Ok, you claim to be an expert including disputing NASA's description of the F-15 and F-16 wings as "modified cropped delta", but give no details.
Going through my own fighter training (I flew the F-15E), the great low speed handling of the mig-21 was attributed to it having a delta wing with a conventional tail. The F-15 wing was described essentially as a modified delta in order to retain the positive attributes of the delta wing (primarily high lift due to vortices generated near the root and interactions between the wing shoulder, wing root, and vortices effects on the twin vert stabs), without completely giving in to the very high drag you get when you put a pure delta wing up at high AOA. The tailed delta maintains maneuverability at low speed and high AOA without suffering from the drag losses a pure delta has. Same decision with the F-16, except of course the relaxed stability was intended to permit the pilot to consistently fly right up to the aero limits without crossing them, giving some margin of performance advantage to other acft with similar aero characteristics but with conventional stability and non-FBW controls.
In actual flight, the F-15 does have some of the characteristics of a delta wing planform. Specifically, the enormous increase of drag above a certain AOA without losing all the lift (the very flat stall curve typical of a delta planform), while maintaining controllability and pitch authority, are characteristics of a tailed delta.
The point being that you can dispute the terminology used by established experts in the field (NASA) without establishing your own credibility, because this is the internet of course. On the other hand, nobody's gonna give you any credit and you come off looking like an argumentative armchair internet warrior.
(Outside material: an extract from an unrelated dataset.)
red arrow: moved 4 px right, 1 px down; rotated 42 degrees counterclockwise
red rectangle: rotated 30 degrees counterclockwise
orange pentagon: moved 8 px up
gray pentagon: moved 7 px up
Actually flying the aircraft and receiving both theoretical and hands-on training on what the actual practical differences mean in real-life goes beyond looking at a simple diagram and proclaiming that it is or is not "pure" anything, and yet you dispute the value of actual hands-on practical experience in the field.
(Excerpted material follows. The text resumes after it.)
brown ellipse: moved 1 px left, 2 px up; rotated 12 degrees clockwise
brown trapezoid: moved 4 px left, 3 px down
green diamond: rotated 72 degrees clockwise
And here's the bottom line - Whether you call it "swept" or "modified cropped delta", planforms like the F-15 maintain many of the flight characteristics of a delta wing while taking advantage of having a conventional tail and other planform modifications to address the drawbacks of a pure tailless delta planform. The F-15 handles more like a plane with a delta wing than it does like a plane with a swept wing, which is why the experts in the USAF describe it using the word "delta" not "swept". Because in both theory and practice, the F-15E wing planform has more in common with a delta wing than it does with a swept wing.
Feel free to establish your credentials and explain why your half-century of experience tells you that the modified cropped delta wing of the F-15 is actually "swept". I'm not proud, I'll listen to your opinion if you have info I don't have or a logical argument more detailed than "it isn't any sort of delta because it isn't an exact triangle".
And back on topic... A description of the F-4 planform is here:
https://books.google.com/books?id=twH0AwAAQBAJ&pg=PA31&lpg=PA31&dq=WEFT+description+F-4&source=bl&ots=e7J9q7FDli&sig=qYE4y3Ytzz7OYf-oNYHp32aJAQw&hl=en&sa=X&ved=0ahUKEwj0z4-5jMzRAhVL2GMKHSHzAoMQ6AEIJjAE#v=onepage&q=WEFT%20description%20F-4&f=false(edit - that book has multiple errors throughout, however it still illustrates the usefulness of using certain descriptive terms in an inexact world)
Sorry for the ugly URL, not sure how to shorten that. If the link doesn't work, the description given is "Low-mounted, swept-back, and semi-delta with square tips. Positive slanted wing tips. There is a saw-tooth in leading edges of the wings." The trailing edge does indeed sweep, however the overall planform and difference between leading and trailing edge sweep is significantly different to the traditional swept wing planform for almost all aircraft that went before the F-4 phantom, which shows that aerodynamic thinking at the time was leaning in the direction of the efficiencies and benefits of the tailed-delta planform on fighter aircraft and away from the early swept designs that the US had been using with early aircraft such as the F-86 and many of the century series aircraft. The F-15, F-16, and others are clear examples that the delta planform, modified to address some of the drawbacks to a pure delta wing, had benefits that were very apparent to designers at the time.
By the way, that book I linked in the url uses the word "delta" in its wing description of the F-16, F-18, and F-15. The F-15 is called "semi-delta with angular, blunt tips."
Lots of experts, lots of use of the word "delta". Maybe in actual use, a "delta" wing planform description isn't only a pure geometrical triangle when drawn on a line diagram.